Support __cuda_array_interface__ on GPU

jax-ml / jax

Composable transformations of Python+NumPy programs: differentiate, vectorize, JIT to GPU/TPU, and more

http://jax.readthedocs.io/

Apache License 2.0

30.38k stars 2.79k forks source link

Support __cuda_array_interface__ on GPU #1100

Closed hawkinsp closed 8 months ago

hawkinsp commented 5 years ago

https://numba.pydata.org/numba-doc/dev/cuda/cuda_array_interface.html

It would not be hard to make DeviceArray implement this interface on GPU.

It would be slightly harder to support wrapping a DeviceArray around an existing CUDA array, but not that hard.

jonasrauber commented 5 years ago

I think even just supporting one of the directions (i.e. making DeviceArray implement this interface on GPU) would already be a great addition. I would be happy to help, but I am not sure where to find the pointer to GPU memory / what else to pay attention to.

jonasrauber commented 4 years ago

TensorFlow now supports dlpack: https://github.com/VoVAllen/tf-dlpack/issues/3

hawkinsp commented 4 years ago

PR #2133 added __cuda_array_interface__ export. You'll need a jaxlib built from GitHub head or you'll need to wait for us to make another jaxlib wheel release.

Because of https://github.com/pytorch/pytorch/issues/32868 you can't directly import the resulting arrays to PyTorch. But because of https://github.com/cupy/cupy/issues/2616 you can "launder" the array via CuPy and into PyTorch if you want.

(Another option for interoperability is DLPack, which JAX supports at Github head, in both directions.)

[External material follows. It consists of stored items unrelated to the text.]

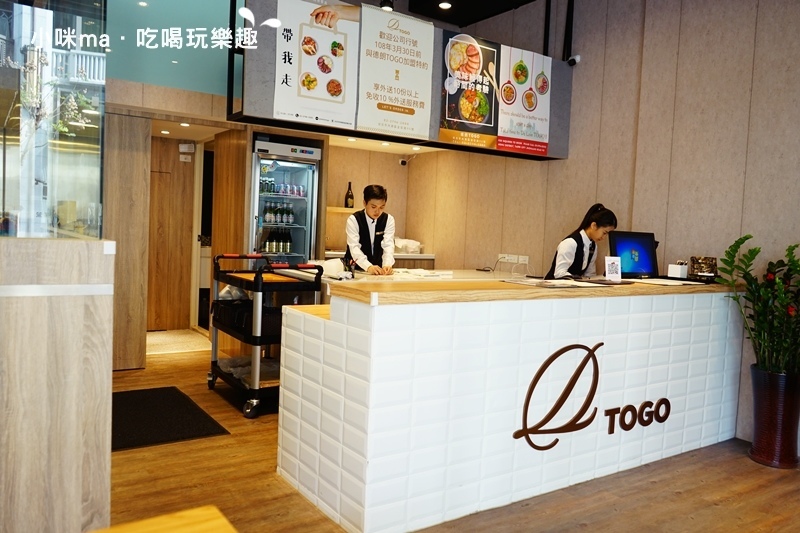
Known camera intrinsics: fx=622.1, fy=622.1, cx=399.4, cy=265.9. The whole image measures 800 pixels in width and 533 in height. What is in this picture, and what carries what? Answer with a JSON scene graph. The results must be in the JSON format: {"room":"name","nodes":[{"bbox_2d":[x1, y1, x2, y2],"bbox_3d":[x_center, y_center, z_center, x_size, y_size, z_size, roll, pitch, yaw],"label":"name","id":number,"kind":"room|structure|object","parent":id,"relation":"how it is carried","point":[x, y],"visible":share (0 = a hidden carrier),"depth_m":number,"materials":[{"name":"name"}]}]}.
{"room":"restaurant","nodes":[
{"label":"restaurant","id":0,"kind":"room"},
{"bbox_2d":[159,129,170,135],"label":"ceiling light","id":1,"kind":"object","parent":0,"point":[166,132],"visible":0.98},
{"bbox_2d":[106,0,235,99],"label":"glass panel","id":2,"kind":"structure","parent":0,"point":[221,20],"depth_m":5.03,"materials":[{"name":"teal glass"}]},
{"bbox_2d":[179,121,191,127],"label":"ceiling light","id":3,"kind":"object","parent":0,"point":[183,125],"visible":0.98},
{"bbox_2d":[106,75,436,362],"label":"back wall","id":4,"kind":"structure","parent":0,"point":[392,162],"depth_m":5.79,"materials":[{"name":"brown wood"}]},
{"bbox_2d":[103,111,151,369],"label":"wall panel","id":5,"kind":"structure","parent":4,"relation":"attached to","point":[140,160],"depth_m":4.95,"materials":[{"name":"brown wood"}]},
{"bbox_2d":[146,137,194,332],"bbox_3d":[-2.603,-0.307,6.570,0.792,2.028,0.123,0,4,-35],"label":"wooden door","id":6,"kind":"structure","parent":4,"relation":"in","point":[172,313],"depth_m":6.64,"materials":[{"name":"brown wood"}]},
{"bbox_2d":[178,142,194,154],"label":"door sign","id":7,"kind":"object","parent":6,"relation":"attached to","point":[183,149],"visible":0.98,"depth_m":6.45,"materials":[{"name":"white"}]},
{"bbox_2d":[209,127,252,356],"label":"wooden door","id":8,"kind":"structure","parent":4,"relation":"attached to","point":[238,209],"depth_m":5.63,"materials":[{"name":"brown wood"}]},
{"bbox_2d":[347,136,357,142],"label":"ceiling light","id":9,"kind":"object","parent":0,"point":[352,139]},
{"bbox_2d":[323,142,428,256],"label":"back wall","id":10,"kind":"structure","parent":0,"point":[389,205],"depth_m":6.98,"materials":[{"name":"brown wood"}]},
{"bbox_2d":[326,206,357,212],"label":"wall shelf","id":11,"kind":"object","parent":10,"relation":"attached to","point":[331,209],"visible":0.41,"depth_m":6.45,"materials":[{"name":"brown wood"}]},
{"bbox_2d":[344,181,354,207],"bbox_3d":[-0.530,-0.743,6.519,0.088,0.297,0.086,0,4,-35],"label":"bottle","id":12,"kind":"object","parent":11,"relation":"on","point":[351,195],"visible":0.98,"depth_m":6.49,"materials":[{"name":"glass"}]},
{"bbox_2d":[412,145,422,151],"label":"ceiling light","id":13,"kind":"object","parent":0,"point":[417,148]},
{"bbox_2d":[106,336,799,532],"bbox_3d":[-0.183,1.097,2.970,5.687,0.104,8.341,0,4,-35],"label":"floor","id":14,"kind":"structure","parent":0,"point":[675,499],"depth_m":2.98,"materials":[{"name":"brown wood"}]},
{"bbox_2d":[0,237,113,532],"bbox_3d":[-1.474,0.484,2.002,0.908,1.179,0.946,0,4,-35],"label":"wooden partition","id":15,"kind":"object","parent":14,"relation":"on","point":[72,421],"visible":0.96,"depth_m":1.81,"materials":[{"name":"brown wood"}]},
{"bbox_2d":[0,0,106,237],"bbox_3d":[-1.471,-0.663,2.053,0.955,1.246,0.454,0,4,-35],"label":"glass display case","id":16,"kind":"object","parent":15,"relation":"on","point":[41,19],"visible":0.97,"depth_m":2.14,"materials":[{"name":"clear glass"}]},
{"bbox_2d":[88,505,236,532],"bbox_3d":[-0.450,0.821,0.496,0.954,0.706,1.022,0,4,-35],"label":"wooden table","id":17,"kind":"object","parent":14,"relation":"on","point":[194,513],"visible":0.99,"depth_m":1.06,"materials":[{"name":"brown wood"}]},
{"bbox_2d":[112,385,229,449],"bbox_3d":[-1.593,0.925,3.863,0.706,0.014,1.026,0,4,-35],"label":"floor mat","id":18,"kind":"object","parent":14,"relation":"on","point":[162,421],"visible":0.73,"depth_m":3.78,"materials":[{"name":"black carpet"}]},
{"bbox_2d":[145,329,211,354],"bbox_3d":[-2.278,0.742,6.172,0.837,0.019,0.875,0,4,-35],"label":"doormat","id":19,"kind":"object","parent":14,"relation":"on","point":[188,336],"visible":0.66,"depth_m":6.10,"materials":[{"name":"beige carpet"}]},
{"bbox_2d":[207,253,323,418],"bbox_3d":[-0.967,0.437,4.368,0.507,0.998,0.889,0,4,-35],"label":"trolley","id":20,"kind":"object","parent":14,"relation":"on","point":[215,353],"visible":0.67,"depth_m":4.12,"materials":[{"name":"black metal"}]},
{"bbox_2d":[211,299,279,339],"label":"black bag","id":21,"kind":"object","parent":20,"relation":"in","point":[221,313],"visible":0.52,"depth_m":4.18,"materials":[{"name":"black"}]},
{"bbox_2d":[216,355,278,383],"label":"plastic bag","id":22,"kind":"object","parent":20,"relation":"in","point":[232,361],"visible":0.34,"depth_m":4.41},
{"bbox_2d":[249,137,320,262],"bbox_3d":[-1.207,-0.200,5.992,0.617,1.944,0.652,0,4,-35],"label":"refrigerator","id":23,"kind":"object","parent":14,"relation":"on","point":[310,174],"visible":0.51,"depth_m":5.76,"materials":[{"name":"silver metal"}]},
{"bbox_2d":[259,228,292,253],"bbox_3d":[-1.202,-0.255,6.072,0.341,0.251,0.162,0,4,-35],"label":"bottle row","id":24,"kind":"object","parent":23,"relation":"in","point":[287,247],"visible":0.7,"depth_m":6.03,"materials":[{"name":"glass"}]},
{"bbox_2d":[260,200,295,224],"bbox_3d":[-1.186,-0.521,6.061,0.358,0.207,0.143,0,4,-35],"label":"bottle row","id":25,"kind":"object","parent":23,"relation":"in","point":[290,216],"visible":0.85,"depth_m":6.02,"materials":[{"name":"glass"}]},
{"bbox_2d":[260,177,305,196],"bbox_3d":[-1.184,-0.774,6.136,0.564,0.153,0.160,0,4,-35],"label":"bottle row","id":26,"kind":"object","parent":23,"relation":"in","point":[298,193],"visible":0.73,"depth_m":6.10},
{"bbox_2d":[345,184,396,274],"bbox_3d":[-0.241,0.077,5.130,0.490,1.403,0.762,2,4,-12],"label":"person","id":27,"kind":"object","parent":14,"relation":"on","point":[367,227],"visible":0.7,"depth_m":4.97},
{"bbox_2d":[323,250,436,269],"bbox_3d":[-0.331,0.332,6.514,1.205,0.947,0.607,0,4,-35],"label":"back counter","id":28,"kind":"object","parent":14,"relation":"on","point":[407,258],"visible":0.12,"depth_m":6.39,"materials":[{"name":"wood"}]},
{"bbox_2d":[393,237,421,253],"bbox_3d":[0.055,-0.230,6.752,0.330,0.153,0.301,0,4,-35],"label":"plastic bag","id":29,"kind":"object","parent":28,"relation":"on","point":[417,244],"visible":0.81,"depth_m":6.66,"materials":[{"name":"white"}]},
{"bbox_2d":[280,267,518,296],"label":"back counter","id":30,"kind":"object","parent":14,"relation":"on","point":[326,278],"visible":0.11,"depth_m":4.80,"materials":[{"name":"white"}]},
{"bbox_2d":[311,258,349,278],"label":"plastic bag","id":31,"kind":"object","parent":30,"relation":"on","point":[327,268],"visible":0.81,"depth_m":4.58,"materials":[{"name":"white"}]},
{"bbox_2d":[392,268,453,278],"bbox_3d":[0.165,0.050,4.620,0.380,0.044,0.362,0,4,-35],"label":"paper stack","id":32,"kind":"object","parent":30,"relation":"on","point":[425,272],"visible":0.98,"depth_m":4.54,"materials":[{"name":"white paper"}]},
{"bbox_2d":[277,277,745,532],"bbox_3d":[0.857,0.584,3.548,3.025,0.985,0.834,0,4,-35],"label":"service counter","id":33,"kind":"object","parent":14,"relation":"on","point":[287,339],"visible":0.94,"depth_m":2.80,"materials":[{"name":"white tile"}]},
{"bbox_2d":[506,277,599,288],"bbox_3d":[0.824,0.083,3.173,0.477,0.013,0.390,0,4,-35],"label":"paper","id":34,"kind":"object","parent":33,"relation":"on","point":[559,285],"visible":0.97,"depth_m":3.13,"materials":[{"name":"white paper"}]},
{"bbox_2d":[511,338,668,452],"bbox_3d":[0.998,0.638,3.137,1.011,0.531,0.018,0,4,-35],"label":"logo sign","id":35,"kind":"object","parent":33,"relation":"attached to","point":[531,392],"visible":0.98,"depth_m":3.07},
{"bbox_2d":[604,256,621,281],"bbox_3d":[1.237,0.017,3.610,0.103,0.142,0.069,2,4,-11],"label":"card","id":36,"kind":"object","parent":33,"relation":"on","point":[609,268],"visible":1,"depth_m":3.60,"materials":[{"name":"white paper"}]},
{"bbox_2d":[608,230,658,278],"bbox_3d":[1.515,-0.072,4.041,0.401,0.297,0.195,1,4,-18],"label":"monitor","id":37,"kind":"object","parent":33,"relation":"on","point":[633,269],"visible":0.92,"depth_m":4.04,"materials":[{"name":"black plastic"}]},
{"bbox_2d":[634,278,700,285],"bbox_3d":[1.557,0.092,3.693,0.346,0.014,0.318,0,4,-35],"label":"paper","id":38,"kind":"object","parent":33,"relation":"on","point":[666,283],"visible":0.97,"depth_m":3.65,"materials":[{"name":"white paper"}]},
{"bbox_2d":[668,261,688,278],"bbox_3d":[1.805,0.025,4.031,0.113,0.105,0.098,0,4,-35],"label":"white box","id":39,"kind":"object","parent":33,"relation":"on","point":[675,269],"visible":0.99,"depth_m":4.00,"materials":[{"name":"white"}]},
{"bbox_2d":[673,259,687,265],"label":"pens","id":40,"kind":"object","parent":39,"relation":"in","point":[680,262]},
{"bbox_2d":[690,256,717,280],"bbox_3d":[1.926,0.012,3.947,0.148,0.142,0.149,0,4,-35],"label":"box","id":41,"kind":"object","parent":33,"relation":"on","point":[697,268],"visible":0.99,"depth_m":3.90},
{"bbox_2d":[545,204,617,279],"bbox_3d":[1.344,0.154,4.638,0.543,1.173,0.523,0,4,-35],"label":"woman","id":42,"kind":"object","parent":14,"relation":"on","point":[581,246],"visible":0.46,"depth_m":4.48},
{"bbox_2d":[748,365,799,468],"bbox_3d":[2.147,0.849,3.529,0.308,0.530,0.303,0,4,-35],"label":"plant pot","id":43,"kind":"object","parent":14,"relation":"on","point":[763,431],"visible":0.91,"depth_m":3.43,"materials":[{"name":"red ceramic"}]},
{"bbox_2d":[718,234,799,374],"bbox_3d":[2.140,0.249,3.429,0.638,0.760,0.675,0,4,-35],"label":"potted plant","id":44,"kind":"object","parent":43,"relation":"in","point":[756,252],"visible":0.96,"depth_m":3.42,"materials":[{"name":"green plant"}]},
{"bbox_2d":[398,0,538,25],"bbox_3d":[0.799,-2.387,3.684,4.715,0.213,4.333,0,4,-35],"label":"ceiling","id":45,"kind":"structure","parent":0,"point":[528,0],"depth_m":5.86,"materials":[{"name":"black paint"}]},
{"bbox_2d":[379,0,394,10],"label":"spotlight","id":46,"kind":"object","parent":45,"relation":"attached to","point":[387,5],"visible":0.86,"depth_m":4.82,"materials":[{"name":"black metal"}]},
{"bbox_2d":[230,0,571,161],"bbox_3d":[0.179,-1.482,4.410,2.514,1.241,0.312,0,4,-35],"label":"hanging sign","id":47,"kind":"object","parent":45,"relation":"hanging from","point":[561,129],"visible":0.64,"depth_m":4.17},
{"bbox_2d":[273,0,360,129],"bbox_3d":[-0.499,-1.276,3.789,0.535,0.780,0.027,0,4,-35],"label":"menu poster","id":48,"kind":"object","parent":47,"relation":"attached to","point":[351,111],"visible":0.99,"depth_m":3.78,"materials":[{"name":"white paper"}]},
{"bbox_2d":[356,6,434,139],"bbox_3d":[-0.025,-1.307,4.241,0.537,0.812,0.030,0,4,-35],"label":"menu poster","id":49,"kind":"object","parent":47,"relation":"attached to","point":[393,97],"visible":0.99,"depth_m":4.23,"materials":[{"name":"paper"}]},
{"bbox_2d":[438,30,500,149],"bbox_3d":[0.521,-1.304,4.604,0.554,0.787,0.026,0,4,-35],"label":"poster","id":50,"kind":"object","parent":47,"relation":"attached to","point":[476,120],"visible":0.99,"depth_m":4.59,"materials":[{"name":"paper"}]},
{"bbox_2d":[496,42,551,155],"bbox_3d":[0.985,-1.309,4.911,0.541,0.783,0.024,0,4,-35],"label":"menu poster","id":51,"kind":"object","parent":47,"relation":"attached to","point":[525,104],"visible":0.97,"depth_m":4.90,"materials":[{"name":"paper"}]},
{"bbox_2d":[438,1,451,8],"bbox_3d":[0.401,-2.335,5.540,0.126,0.033,0.127,0,4,-35],"label":"ceiling light","id":52,"kind":"object","parent":45,"relation":"attached to","point":[443,5],"visible":0.97,"depth_m":5.54,"materials":[{"name":"white"}]},
{"bbox_2d":[400,0,799,452],"bbox_3d":[2.211,-0.616,3.931,0.196,3.517,6.798,0,4,-35],"label":"right wall","id":53,"kind":"structure","parent":0,"point":[760,5],"depth_m":4.44,"materials":[{"name":"wood"}]},
{"bbox_2d":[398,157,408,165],"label":"security camera","id":54,"kind":"object","parent":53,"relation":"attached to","point":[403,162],"visible":0.97,"depth_m":6.79,"materials":[{"name":"white plastic"}]},
{"bbox_2d":[497,253,528,263],"bbox_3d":[1.037,-0.072,5.690,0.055,0.080,0.297,0,4,-35],"label":"wall socket","id":55,"kind":"object","parent":53,"relation":"attached to","point":[501,255],"visible":0.96,"depth_m":5.68,"materials":[{"name":"white plastic"}]},
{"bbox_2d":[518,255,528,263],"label":"wall socket","id":56,"kind":"object","parent":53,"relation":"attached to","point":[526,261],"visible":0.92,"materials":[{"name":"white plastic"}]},
{"bbox_2d":[566,54,580,65],"bbox_3d":[1.384,-1.638,4.954,0.106,0.093,0.105,0,4,-35],"label":"security camera","id":57,"kind":"object","parent":53,"relation":"attached to","point":[573,59],"visible":0.85,"depth_m":4.93,"materials":[{"name":"white plastic"}]}
]}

kkraus14 commented 4 years ago

Could this be reopened until import support is added as well?

hawkinsp commented 4 years ago

I don't follow. We support both directions, I believe?

Edit: I am wrong, apparently we don't support imports.

jakirkham commented 4 years ago

Edit: I am wrong, apparently we don't support imports.

Yeah this need came up again recently ( cc @leofang @quasiben ).

hawkinsp commented 4 years ago

Although note that DLPack imports should work, so that's an option if the exporter supports DLPack.

leofang commented 4 years ago

Thanks John! Yeah we just finished a GPU Hackathon, and a few of our teams evaluating JAX asked us why JAX can't work with other libraries like CuPy and PyTorch bidirectionally. It'd be very useful, say, to do autograd in JAX, postprocess in CuPy, then bring it back to JAX.

hawkinsp commented 4 years ago

Also: I haven't tried this, but since CuPy supports both __cuda_array_interface__ and DLPack, you can most likely "launder" an array via CuPy into JAX:

export the array via __cuda_array_interface__ to CuPy.
export the array via DLPack from CuPy.
import the DLPack into JAX.

(Obviously this isn't ideal, but it might unblock you.)

leofang commented 3 years ago

Hi @hawkinsp I recently pm'd @apaszke in an occasion where this support was mentioned. It'd be nice if JAX can prioritize the bi-directional support for the CUDA Array Interface (and update to the latest v3 protocol, in which the synchronization semantics is specified).

As you pointed out in a DLPack issue (https://github.com/dmlc/dlpack/issues/50), DLPack lacks the support for complex numbers and it's unlikely to be resolved in the foreseeable future. For array libraries this is simply not an acceptable workaround and is actually a blocker for several applications that I am aware.

Thanks, and happy new year!

miguelusque commented 3 years ago

Could this be reopened until import support is added as well?

Hi!

I was wondering if there is any update on this. Thanks!

Miguel

dmenig commented 3 years ago

I'm very interested in this too

mjsML commented 1 year ago

@hawkinsp this is seeing internal traction, given how some of the JAX internals have evolved (i.e. arrays, shmaps etc., in the context of MGMN) is there work being done here?

hypnopump commented 1 year ago

i would be interested in this

pearu commented 10 months ago

Just FYI, a new Python package pydlpack has been released that supports bidirectional data exchange of many array providers and consumers.

Here follows an example of zero-copy data exchange in between jax and torch:

>>> from dlpack import asdlpack
>>> a1 = jax.numpy.array([[1, 2], [3, 4]])
>>> t1 = torch.from_dlpack(asdlpack(a1))
>>> t1
tensor([[1, 2],
        [3, 4]], device='cuda:0', dtype=torch.int32)
>>> t2 = torch.tensor([[5, 6], [7, 8]]).cuda()
>>> a2 = jax.numpy.from_dlpack(asdlpack(t2))
>>> a2
Array([[5, 6],
       [7, 8]], dtype=int32)

An other example is exchanging cuda buffers between jax and numba:

>>> from dlpack import asdlpack
>>> import numba.cuda, numpy, jax
>>> a = numba.cuda.to_device(numpy.array([[1, 2], [3, 4]]))
>>> arr = jax.numpy.from_dlpack(asdlpack(a))
>>> arr
Array([[1, 2],
       [3, 4]], dtype=int32)